# Source data
────

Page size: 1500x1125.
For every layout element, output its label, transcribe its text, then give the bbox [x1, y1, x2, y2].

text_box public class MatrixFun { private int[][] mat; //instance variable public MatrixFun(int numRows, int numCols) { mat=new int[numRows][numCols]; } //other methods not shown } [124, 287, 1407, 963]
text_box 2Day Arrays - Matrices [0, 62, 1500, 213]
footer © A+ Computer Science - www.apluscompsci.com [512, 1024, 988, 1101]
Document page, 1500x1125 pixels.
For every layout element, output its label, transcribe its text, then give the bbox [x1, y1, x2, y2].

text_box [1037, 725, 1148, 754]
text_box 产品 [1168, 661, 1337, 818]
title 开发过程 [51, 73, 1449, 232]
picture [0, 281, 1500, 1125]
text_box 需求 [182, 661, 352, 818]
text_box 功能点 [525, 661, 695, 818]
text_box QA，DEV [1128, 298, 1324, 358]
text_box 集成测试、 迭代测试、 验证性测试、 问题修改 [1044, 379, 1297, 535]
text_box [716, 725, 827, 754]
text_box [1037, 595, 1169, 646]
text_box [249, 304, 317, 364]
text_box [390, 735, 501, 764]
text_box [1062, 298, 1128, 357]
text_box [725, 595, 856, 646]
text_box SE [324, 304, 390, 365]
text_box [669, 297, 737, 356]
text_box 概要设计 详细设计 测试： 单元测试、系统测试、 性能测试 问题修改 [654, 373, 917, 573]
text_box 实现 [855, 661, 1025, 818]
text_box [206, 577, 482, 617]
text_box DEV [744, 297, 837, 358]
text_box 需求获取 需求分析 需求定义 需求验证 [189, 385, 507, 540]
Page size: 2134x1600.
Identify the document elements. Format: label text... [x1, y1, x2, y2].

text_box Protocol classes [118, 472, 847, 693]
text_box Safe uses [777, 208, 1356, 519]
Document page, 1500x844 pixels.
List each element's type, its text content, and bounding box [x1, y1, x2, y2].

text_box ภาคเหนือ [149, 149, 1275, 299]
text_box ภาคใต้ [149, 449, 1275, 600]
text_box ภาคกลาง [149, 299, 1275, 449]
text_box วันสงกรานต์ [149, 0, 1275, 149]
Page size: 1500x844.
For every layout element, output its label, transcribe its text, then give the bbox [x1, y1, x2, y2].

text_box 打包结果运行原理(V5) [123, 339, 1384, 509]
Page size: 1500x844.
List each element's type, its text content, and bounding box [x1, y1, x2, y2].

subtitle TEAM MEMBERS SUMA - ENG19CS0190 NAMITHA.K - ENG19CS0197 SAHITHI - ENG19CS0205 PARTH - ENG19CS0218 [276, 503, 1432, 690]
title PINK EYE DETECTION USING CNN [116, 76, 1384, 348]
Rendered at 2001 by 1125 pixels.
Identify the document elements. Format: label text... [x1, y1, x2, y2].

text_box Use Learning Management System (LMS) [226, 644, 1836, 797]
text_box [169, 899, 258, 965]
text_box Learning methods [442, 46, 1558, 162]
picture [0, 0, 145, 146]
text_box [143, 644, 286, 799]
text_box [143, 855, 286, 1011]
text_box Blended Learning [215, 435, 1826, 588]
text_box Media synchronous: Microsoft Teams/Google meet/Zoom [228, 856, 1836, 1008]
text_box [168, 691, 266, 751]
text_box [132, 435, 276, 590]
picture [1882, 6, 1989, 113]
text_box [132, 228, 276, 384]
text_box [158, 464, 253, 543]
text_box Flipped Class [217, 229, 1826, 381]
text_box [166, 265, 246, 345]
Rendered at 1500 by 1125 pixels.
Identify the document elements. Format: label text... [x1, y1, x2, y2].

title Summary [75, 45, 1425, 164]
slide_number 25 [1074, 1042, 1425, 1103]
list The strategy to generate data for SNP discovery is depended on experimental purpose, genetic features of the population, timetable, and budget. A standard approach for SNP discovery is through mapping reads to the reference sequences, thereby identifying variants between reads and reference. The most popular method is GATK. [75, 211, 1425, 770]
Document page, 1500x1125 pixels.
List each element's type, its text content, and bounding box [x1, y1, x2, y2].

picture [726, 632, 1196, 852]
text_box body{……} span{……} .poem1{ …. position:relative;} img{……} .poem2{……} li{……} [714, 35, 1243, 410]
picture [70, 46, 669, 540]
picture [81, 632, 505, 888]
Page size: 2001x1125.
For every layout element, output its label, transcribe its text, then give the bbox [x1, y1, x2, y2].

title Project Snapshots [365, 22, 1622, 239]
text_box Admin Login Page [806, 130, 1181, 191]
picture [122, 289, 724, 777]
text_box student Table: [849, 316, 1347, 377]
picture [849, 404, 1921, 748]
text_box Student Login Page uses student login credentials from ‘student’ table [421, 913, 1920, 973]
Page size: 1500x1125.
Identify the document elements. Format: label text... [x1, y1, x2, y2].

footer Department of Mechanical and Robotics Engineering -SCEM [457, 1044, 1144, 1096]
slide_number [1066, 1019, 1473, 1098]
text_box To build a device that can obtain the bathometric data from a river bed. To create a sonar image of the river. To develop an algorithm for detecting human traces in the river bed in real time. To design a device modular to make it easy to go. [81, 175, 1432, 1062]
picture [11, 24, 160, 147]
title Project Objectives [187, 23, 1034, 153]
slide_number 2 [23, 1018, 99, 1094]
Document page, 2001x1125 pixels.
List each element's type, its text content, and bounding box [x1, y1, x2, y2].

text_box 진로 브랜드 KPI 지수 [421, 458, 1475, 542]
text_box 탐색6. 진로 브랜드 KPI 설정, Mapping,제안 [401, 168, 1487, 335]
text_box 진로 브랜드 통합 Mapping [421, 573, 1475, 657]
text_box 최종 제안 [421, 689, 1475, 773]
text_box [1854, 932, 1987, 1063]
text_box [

────

# Activity
If a line appears above, it belongs in your answer, printed exactly.

# Task output
Page size: 1500x1125.
For every layout element, output its label, transcribe its text, then give the bbox [x1, y1, x2, y2].

text_box public class MatrixFun { private int[][] mat; //instance variable public MatrixFun(int numRows, int numCols) { mat=new int[numRows][numCols]; } //other methods not shown } [124, 287, 1407, 963]
text_box 2Day Arrays - Matrices [0, 62, 1500, 213]
footer © A+ Computer Science - www.apluscompsci.com [512, 1024, 988, 1101]
Document page, 1500x1125 pixels.
For every layout element, output its label, transcribe its text, then give the bbox [x1, y1, x2, y2].

text_box [1037, 725, 1148, 754]
text_box 产品 [1168, 661, 1337, 818]
title 开发过程 [51, 73, 1449, 232]
picture [0, 281, 1500, 1125]
text_box 需求 [182, 661, 352, 818]
text_box 功能点 [525, 661, 695, 818]
text_box QA，DEV [1128, 298, 1324, 358]
text_box 集成测试、 迭代测试、 验证性测试、 问题修改 [1044, 379, 1297, 535]
text_box [716, 725, 827, 754]
text_box [1037, 595, 1169, 646]
text_box [249, 304, 317, 364]
text_box [390, 735, 501, 764]
text_box [1062, 298, 1128, 357]
text_box [725, 595, 856, 646]
text_box SE [324, 304, 390, 365]
text_box [669, 297, 737, 356]
text_box 概要设计 详细设计 测试： 单元测试、系统测试、 性能测试 问题修改 [654, 373, 917, 573]
text_box 实现 [855, 661, 1025, 818]
text_box [206, 577, 482, 617]
text_box DEV [744, 297, 837, 358]
text_box 需求获取 需求分析 需求定义 需求验证 [189, 385, 507, 540]
Page size: 2134x1600.
Identify the document elements. Format: label text... [x1, y1, x2, y2].

text_box Protocol classes [118, 472, 847, 693]
text_box Safe uses [777, 208, 1356, 519]
Document page, 1500x844 pixels.
List each element's type, its text content, and bounding box [x1, y1, x2, y2].

text_box ภาคเหนือ [149, 149, 1275, 299]
text_box ภาคใต้ [149, 449, 1275, 600]
text_box ภาคกลาง [149, 299, 1275, 449]
text_box วันสงกรานต์ [149, 0, 1275, 149]
Page size: 1500x844.
For every layout element, output its label, transcribe its text, then give the bbox [x1, y1, x2, y2].

text_box 打包结果运行原理(V5) [123, 339, 1384, 509]
Page size: 1500x844.
List each element's type, its text content, and bounding box [x1, y1, x2, y2].

subtitle TEAM MEMBERS SUMA - ENG19CS0190 NAMITHA.K - ENG19CS0197 SAHITHI - ENG19CS0205 PARTH - ENG19CS0218 [276, 503, 1432, 690]
title PINK EYE DETECTION USING CNN [116, 76, 1384, 348]
Rendered at 2001 by 1125 pixels.
Identify the document elements. Format: label text... [x1, y1, x2, y2].

text_box Use Learning Management System (LMS) [226, 644, 1836, 797]
text_box [169, 899, 258, 965]
text_box Learning methods [442, 46, 1558, 162]
picture [0, 0, 145, 146]
text_box [143, 644, 286, 799]
text_box [143, 855, 286, 1011]
text_box Blended Learning [215, 435, 1826, 588]
text_box Media synchronous: Microsoft Teams/Google meet/Zoom [228, 856, 1836, 1008]
text_box [168, 691, 266, 751]
text_box [132, 435, 276, 590]
picture [1882, 6, 1989, 113]
text_box [132, 228, 276, 384]
text_box [158, 464, 253, 543]
text_box Flipped Class [217, 229, 1826, 381]
text_box [166, 265, 246, 345]
Rendered at 1500 by 1125 pixels.
Identify the document elements. Format: label text... [x1, y1, x2, y2].

title Summary [75, 45, 1425, 164]
slide_number 25 [1074, 1042, 1425, 1103]
list The strategy to generate data for SNP discovery is depended on experimental purpose, genetic features of the population, timetable, and budget. A standard approach for SNP discovery is through mapping reads to the reference sequences, thereby identifying variants between reads and reference. The most popular method is GATK. [75, 211, 1425, 770]
Document page, 1500x1125 pixels.
List each element's type, its text content, and bounding box [x1, y1, x2, y2].

picture [726, 632, 1196, 852]
text_box body{……} span{……} .poem1{ …. position:relative;} img{……} .poem2{……} li{……} [714, 35, 1243, 410]
picture [70, 46, 669, 540]
picture [81, 632, 505, 888]
Page size: 2001x1125.
For every layout element, output its label, transcribe its text, then give the bbox [x1, y1, x2, y2].

title Project Snapshots [365, 22, 1622, 239]
text_box Admin Login Page [806, 130, 1181, 191]
picture [122, 289, 724, 777]
text_box student Table: [849, 316, 1347, 377]
picture [849, 404, 1921, 748]
text_box Student Login Page uses student login credentials from ‘student’ table [421, 913, 1920, 973]
Page size: 1500x1125.
Identify the document elements. Format: label text... [x1, y1, x2, y2].

footer Department of Mechanical and Robotics Engineering -SCEM [457, 1044, 1144, 1096]
slide_number [1066, 1019, 1473, 1098]
text_box To build a device that can obtain the bathometric data from a river bed. To create a sonar image of the river. To develop an algorithm for detecting human traces in the river bed in real time. To design a device modular to make it easy to go. [81, 175, 1432, 1062]
picture [11, 24, 160, 147]
title Project Objectives [187, 23, 1034, 153]
slide_number 2 [23, 1018, 99, 1094]
Document page, 2001x1125 pixels.
List each element's type, its text content, and bounding box [x1, y1, x2, y2].

text_box 진로 브랜드 KPI 지수 [421, 458, 1475, 542]
text_box 탐색6. 진로 브랜드 KPI 설정, Mapping,제안 [401, 168, 1487, 335]
text_box 진로 브랜드 통합 Mapping [421, 573, 1475, 657]
text_box 최종 제안 [421, 689, 1475, 773]
text_box [1854, 932, 1987, 1063]
text_box [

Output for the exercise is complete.